Une loi signée par le président Donald Trump en décembre 2025 ordonne que tous les hommes âgés de 18 à 25 ans résidant aux États-Unis, y compris les immigrants sans documents, soient inscrits dans la inscription automatique au Service Sélectif à partir de décembre 2026, ce qui affecte directement des milliers de Cubains dans le pays.
La mesure est contenue dans la Section 535 de la Loi d'Autorisation de Défense Nationale pour l'exercice fiscal 2026, signée le 18 décembre 2025, et représente le changement le plus significatif du système d'enregistrement depuis 1980.
Jusqu'à présent, la responsabilité de s'inscrire incombait à l'individu lui-même.
Avec la nouvelle loi, le Service Sélectif utilisera des bases de données fédérales pour identifier et enregistrer automatiquement les hommes éligibles dans les 30 jours suivant leur 18ème anniversaire ou leur entrée dans le pays.
La norme s'applique sans distinction de statut migratoire : citoyens, résidents permanents, réfugiés, demandeurs d'asile, bénéficiaires de permis humanitaires et également immigrants en situation irrégulière sont inclus dans son champ d'application.
Cela affecte directement les Cubains qui sont arrivés aux États-Unis par voie maritime, terrestre ou aérienne et qui ont entre 18 et 25 ans, peu importe comment ils sont entrés dans le pays.
Le site officiel du Service Sélectif est clair à ce sujet : "Presque tous les citoyens masculins américains et les immigrants masculins âgés de 18 à 25 ans sont tenus de s'inscrire au Service Sélectif".

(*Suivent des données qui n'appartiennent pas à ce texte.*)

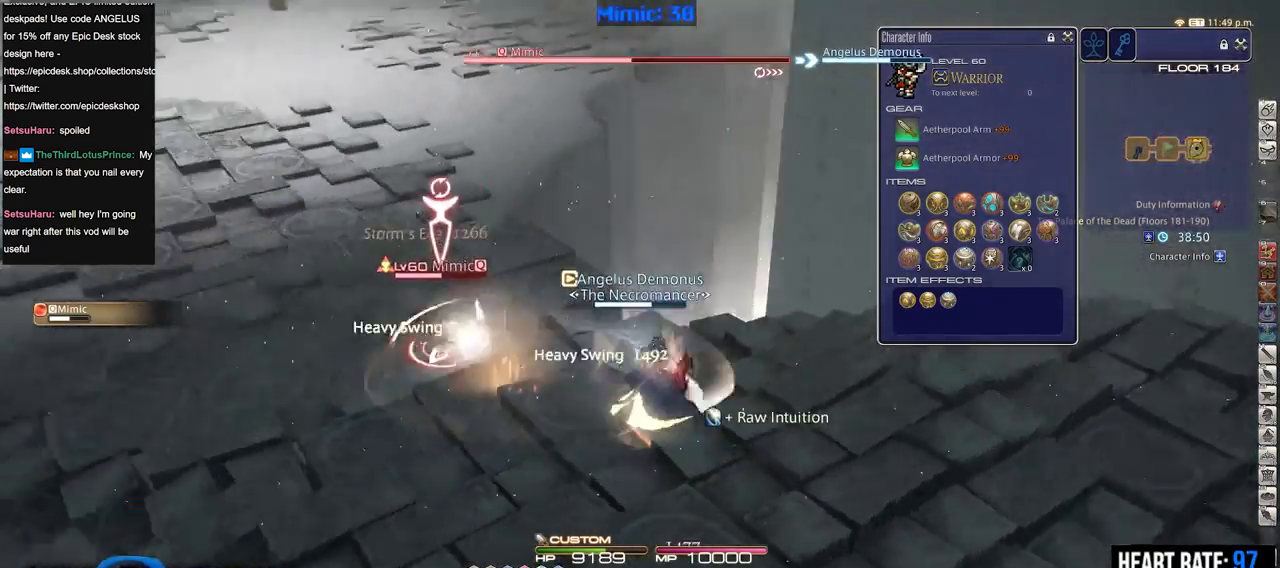
{"keys": ["a"], "events": [[334, "a", "down"], [384, "d", "up"], [467, "p", "up"]]}
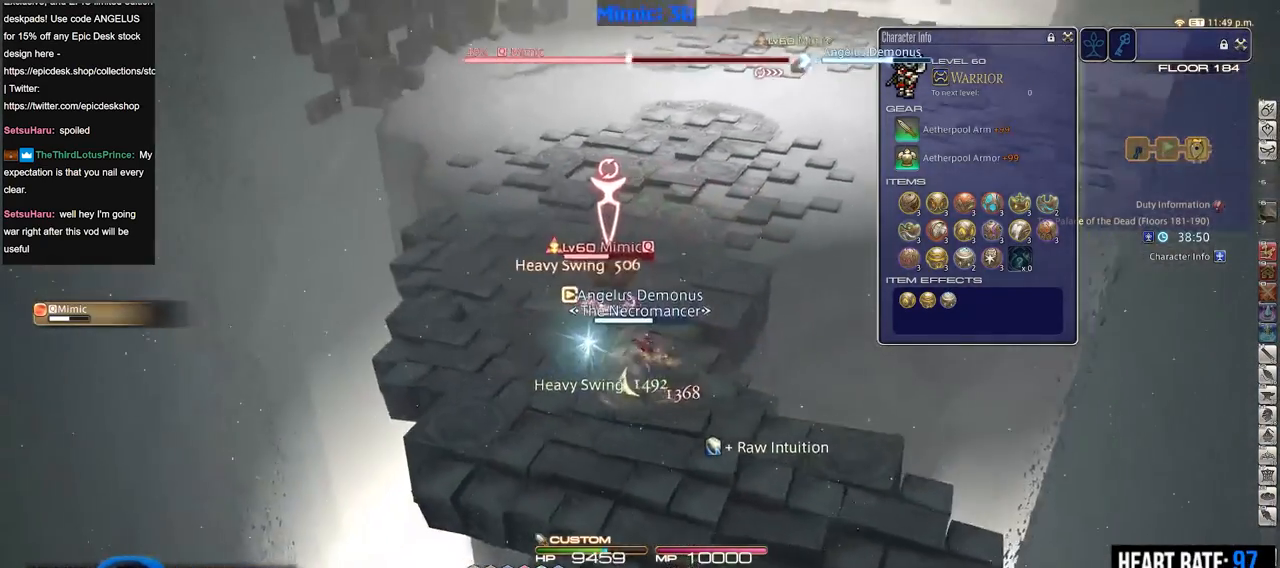
{"keys": ["w"], "events": [[16, "w", "down"], [200, "a", "up"]]}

Les seules exceptions concernent les femmes, les hommes titulaires de visas non immigrant en cours de validité —touristes, étudiants ou travailleurs temporaires—, les militaires en service actif continu depuis l'âge de 18 ans, ainsi que ceux qui ont été hospitalisés ou emprisonnés de manière ininterrompue entre 18 et 26 ans.
Un des points qui suscite le plus d'inquiétude parmi les immigrants sans papiers est de savoir si l'enregistrement pourrait exposer leur situation migratoire devant des autorités telles que le Service de Contrôle de l'Immigration et des Douanes (ICE).
Le Service Sélectif a répondu clairement : le système "n'a pas l'autorité de recueillir cette information, il n'en a pas d'utilité et il est sans rapport avec l'exigence d'enregistrement."
La agence a déclaré historiquement qu'elle ne partage pas de données avec ICE ni avec le Service de citoyenneté et d'immigration (USCIS), bien que le mécanisme d'intégration avec les bases de données fédérales soulève des questions sur les informations qui pourraient être exposées de manière incidente.
S'inscrire au Service Sélectif ne signifie pas un enrôlement automatique dans l'armée. Selon l'organisme lui-même, "en cas de crise nécessitant un recrutement, les hommes seraient appelés dans un ordre déterminé par un numéro de loterie aléatoire et par année de naissance" et ensuite évalués avant d'être intégrés aux Forces Armées.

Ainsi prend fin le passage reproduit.